▶ Working data
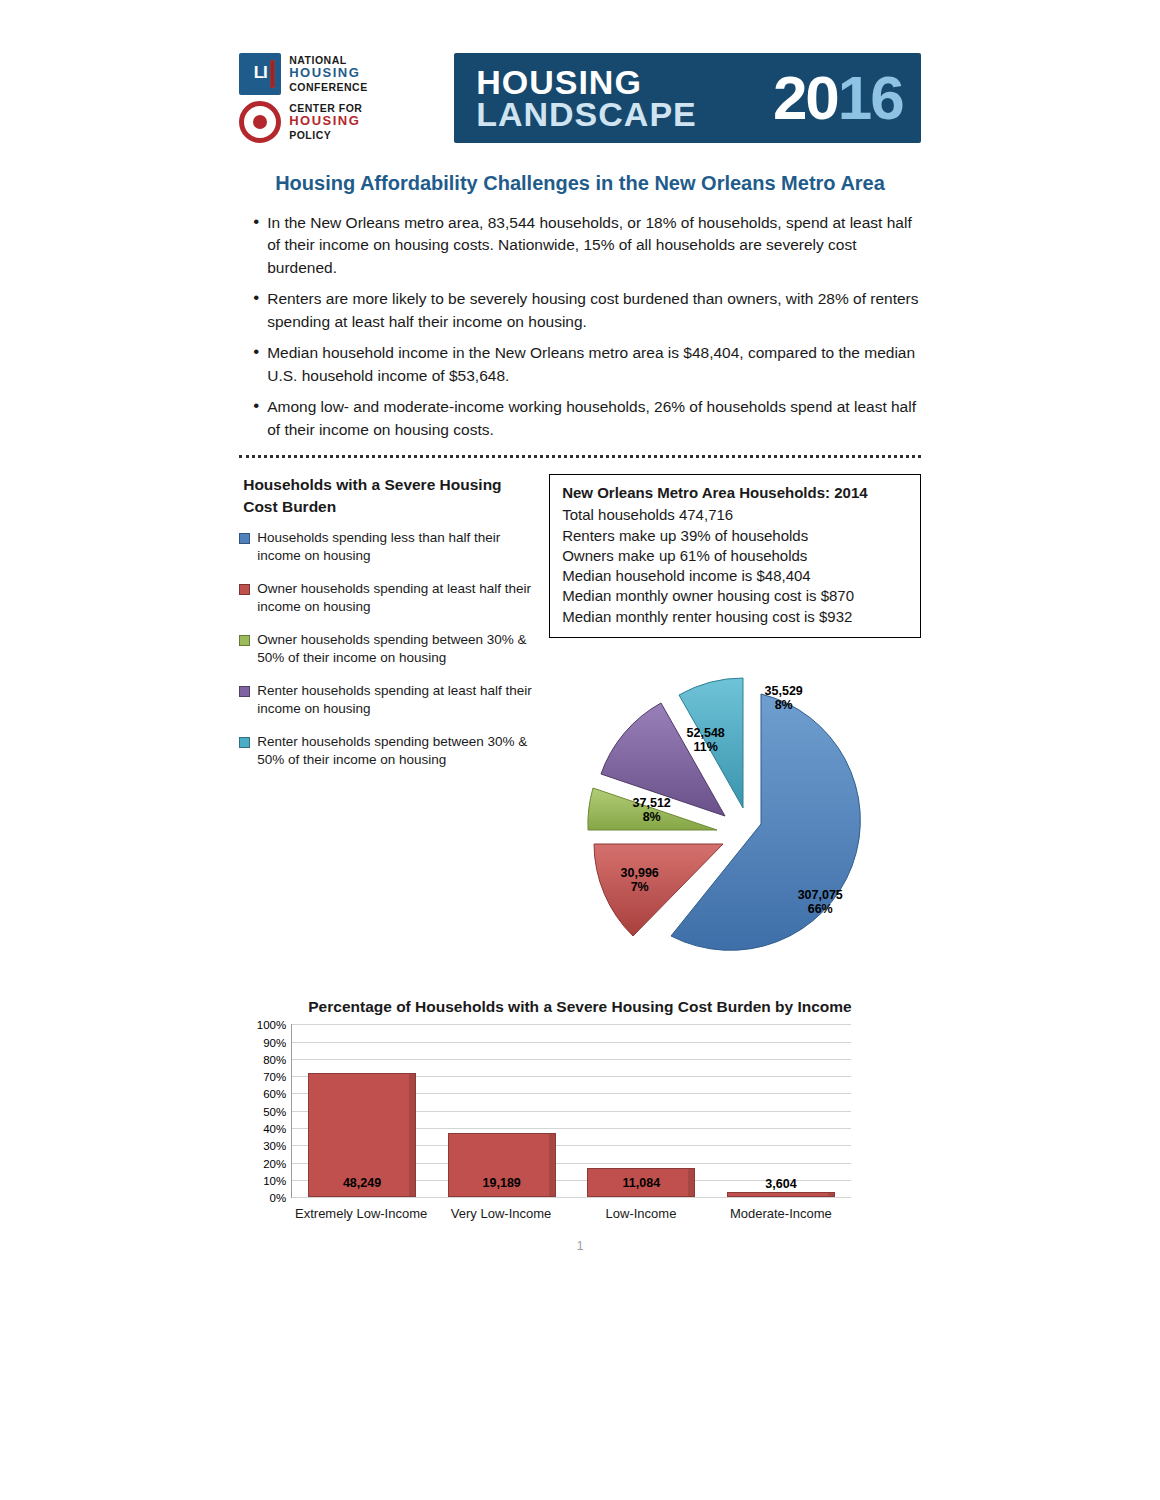LI
National Housing Conference
Center for Housing Policy
HOUSING LANDSCAPE
2016
Housing Affordability Challenges in the New Orleans Metro Area
In the New Orleans metro area, 83,544 households, or 18% of households, spend at least half of their income on housing costs. Nationwide, 15% of all households are severely cost burdened.
Renters are more likely to be severely housing cost burdened than owners, with 28% of renters spending at least half their income on housing.
Median household income in the New Orleans metro area is $48,404, compared to the median U.S. household income of $53,648.
Among low- and moderate-income working households, 26% of households spend at least half of their income on housing costs.
Households with a Severe Housing Cost Burden
Households spending less than half their income on housing
Owner households spending at least half their income on housing
Owner households spending between 30% & 50% of their income on housing
Renter households spending at least half their income on housing
Renter households spending between 30% & 50% of their income on housing
New Orleans Metro Area Households: 2014
Total households 474,716
Renters make up 39% of households
Owners make up 61% of households
Median household income is $48,404
Median monthly owner housing cost is $870
Median monthly renter housing cost is $932
35,529
8%
52,548
11%
37,512
8%
30,996
7%
307,075
66%
Percentage of Households with a Severe Housing Cost Burden by Income
100%
90%
80%
70%
60%
50%
40%
30%
20%
10%
0%
48,249
19,189
11,084
3,604
Extremely Low-Income Very Low-Income Low-Income Moderate-Income
1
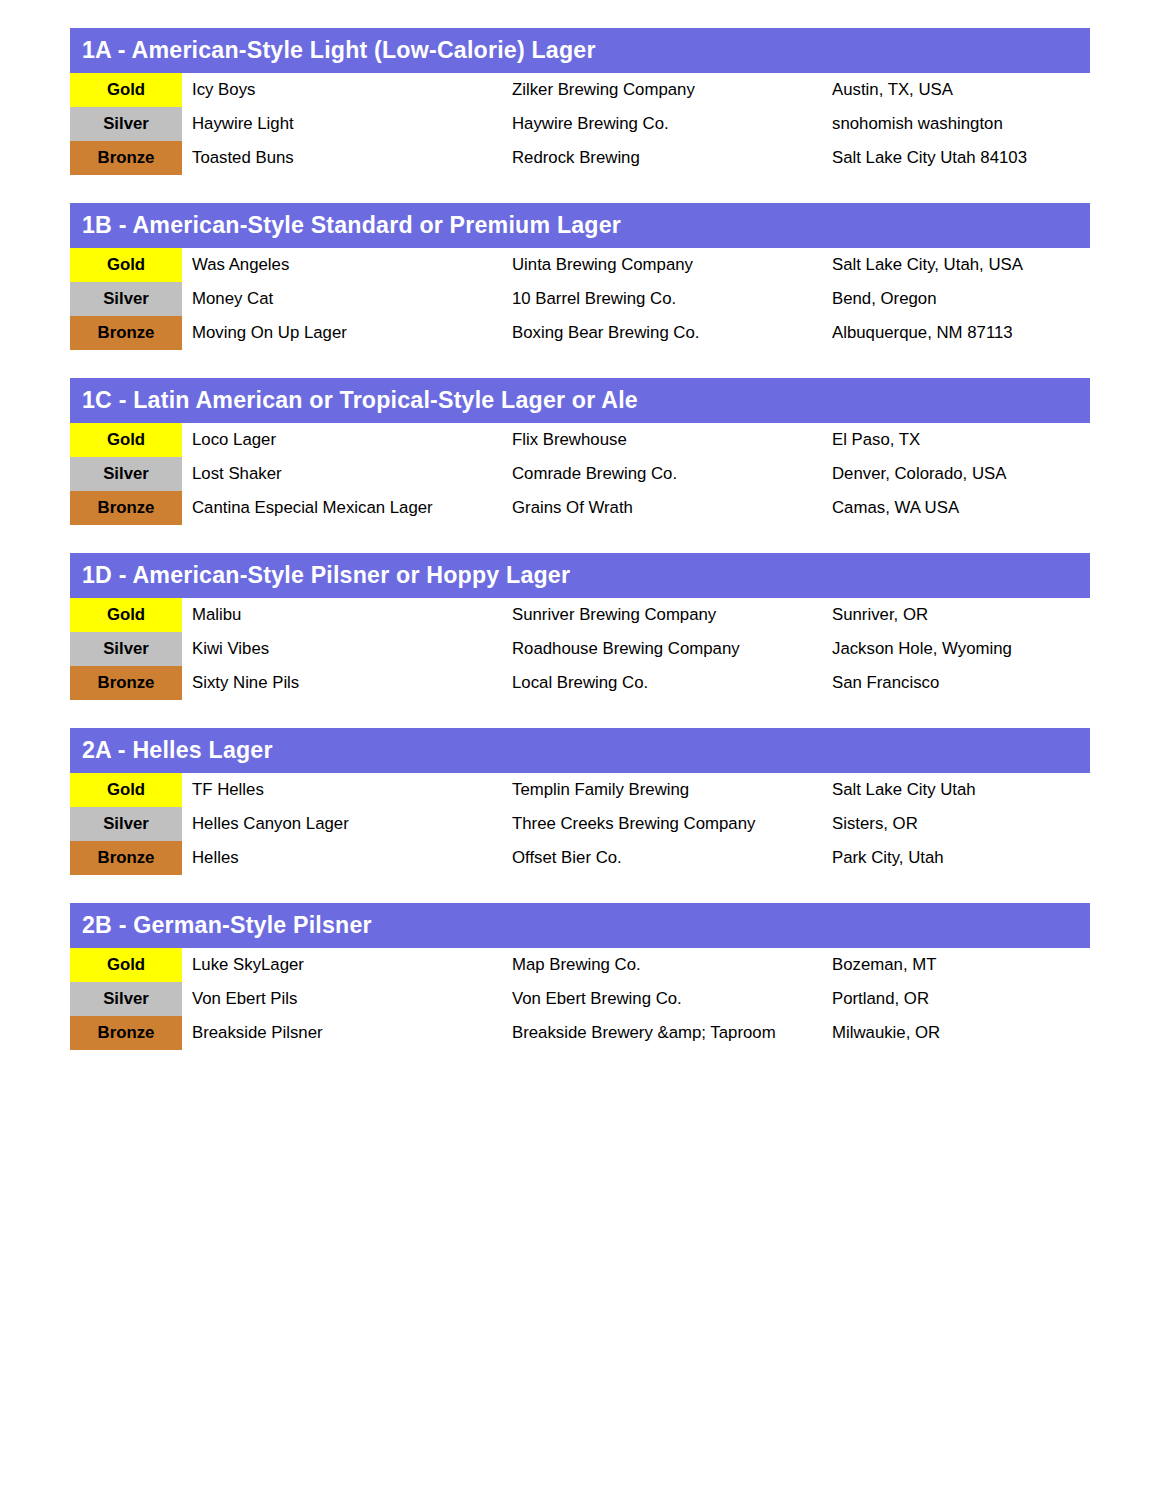| 1A - American-Style Light (Low-Calorie) Lager |
| Gold | Icy Boys | Zilker Brewing Company | Austin, TX, USA |
| Silver | Haywire Light | Haywire Brewing Co. | snohomish washington |
| Bronze | Toasted Buns | Redrock Brewing | Salt Lake City Utah 84103 |
| 1B - American-Style Standard or Premium Lager |
| Gold | Was Angeles | Uinta Brewing Company | Salt Lake City, Utah, USA |
| Silver | Money Cat | 10 Barrel Brewing Co. | Bend, Oregon |
| Bronze | Moving On Up Lager | Boxing Bear Brewing Co. | Albuquerque, NM 87113 |
| 1C - Latin American or Tropical-Style Lager or Ale |
| Gold | Loco Lager | Flix Brewhouse | El Paso, TX |
| Silver | Lost Shaker | Comrade Brewing Co. | Denver, Colorado, USA |
| Bronze | Cantina Especial Mexican Lager | Grains Of Wrath | Camas, WA USA |
| 1D - American-Style Pilsner or Hoppy Lager |
| Gold | Malibu | Sunriver Brewing Company | Sunriver, OR |
| Silver | Kiwi Vibes | Roadhouse Brewing Company | Jackson Hole, Wyoming |
| Bronze | Sixty Nine Pils | Local Brewing Co. | San Francisco |
| 2A - Helles Lager |
| Gold | TF Helles | Templin Family Brewing | Salt Lake City Utah |
| Silver | Helles Canyon Lager | Three Creeks Brewing Company | Sisters, OR |
| Bronze | Helles | Offset Bier Co. | Park City, Utah |
| 2B - German-Style Pilsner |
| Gold | Luke SkyLager | Map Brewing Co. | Bozeman, MT |
| Silver | Von Ebert Pils | Von Ebert Brewing Co. | Portland, OR |
| Bronze | Breakside Pilsner | Breakside Brewery &amp; Taproom | Milwaukie, OR |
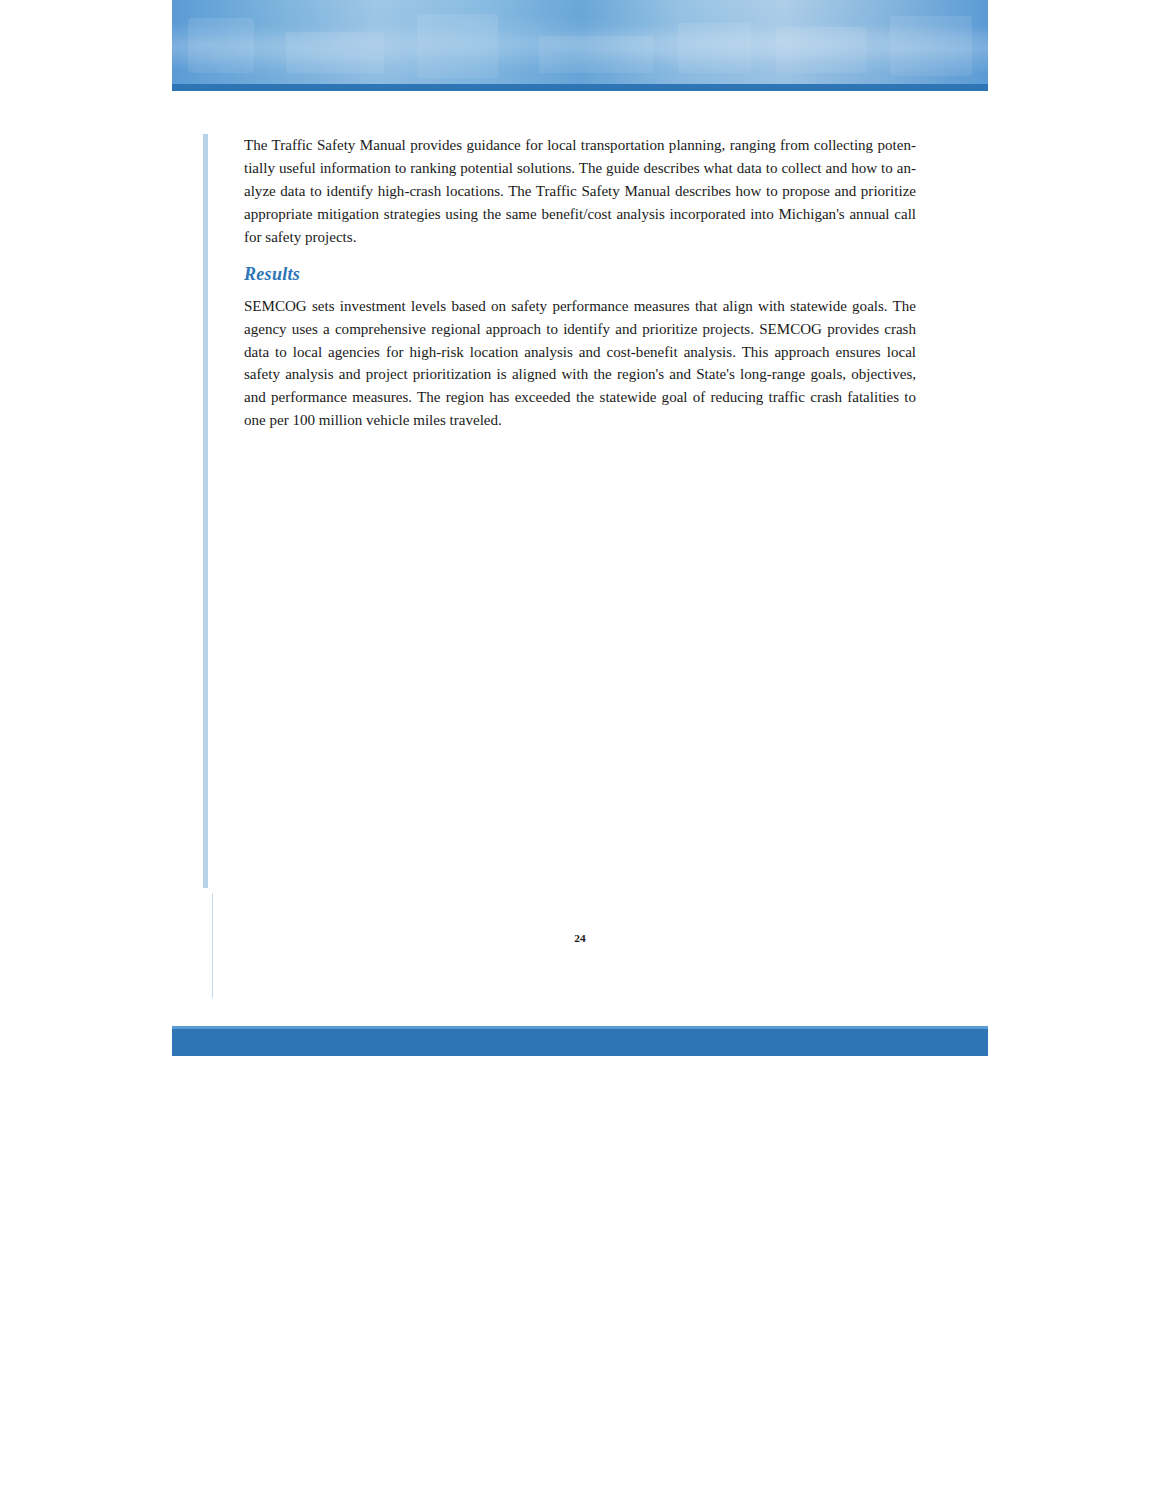The Traffic Safety Manual provides guidance for local transportation planning, ranging from collecting potentially useful information to ranking potential solutions. The guide describes what data to collect and how to analyze data to identify high-crash locations. The Traffic Safety Manual describes how to propose and prioritize appropriate mitigation strategies using the same benefit/cost analysis incorporated into Michigan's annual call for safety projects.
Results
SEMCOG sets investment levels based on safety performance measures that align with statewide goals. The agency uses a comprehensive regional approach to identify and prioritize projects. SEMCOG provides crash data to local agencies for high-risk location analysis and cost-benefit analysis. This approach ensures local safety analysis and project prioritization is aligned with the region's and State's long-range goals, objectives, and performance measures. The region has exceeded the statewide goal of reducing traffic crash fatalities to one per 100 million vehicle miles traveled.
24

▶ Task to carry out
Lines with the word "Orleans" in them: report all of these from the listing above.

▶ Written response
Housing Affordability Challenges in the New Orleans Metro Area
In the New Orleans metro area, 83,544 households, or 18% of households, spend at least half of their income on housing costs. Nationwide, 15% of all households are severely cost burdened.
Median household income in the New Orleans metro area is $48,404, compared to the median U.S. household income of $53,648.
New Orleans Metro Area Households: 2014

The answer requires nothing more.